▶ **Data excerpts**:

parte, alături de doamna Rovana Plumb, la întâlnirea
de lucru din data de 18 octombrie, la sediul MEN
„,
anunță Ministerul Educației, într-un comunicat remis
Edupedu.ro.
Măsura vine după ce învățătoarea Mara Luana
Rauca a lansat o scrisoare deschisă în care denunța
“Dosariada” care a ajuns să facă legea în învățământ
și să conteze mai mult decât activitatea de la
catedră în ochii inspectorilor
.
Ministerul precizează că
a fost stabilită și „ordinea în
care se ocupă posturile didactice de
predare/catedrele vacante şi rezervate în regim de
...
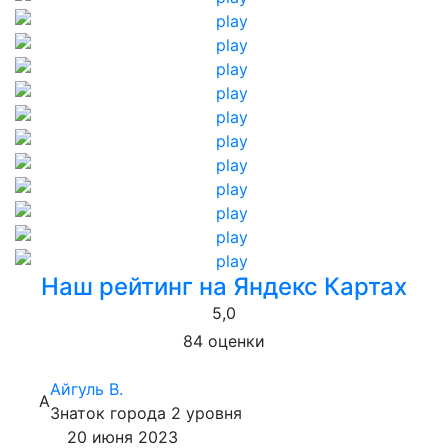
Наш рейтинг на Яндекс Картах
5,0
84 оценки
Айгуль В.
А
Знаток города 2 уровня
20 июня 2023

▶ **Prompt**:
When a line in the data holds the word "Ministerul", show that line.

▶ **Exercise result**:
anunță Ministerul Educației, într-un comunicat remis
Ministerul precizează că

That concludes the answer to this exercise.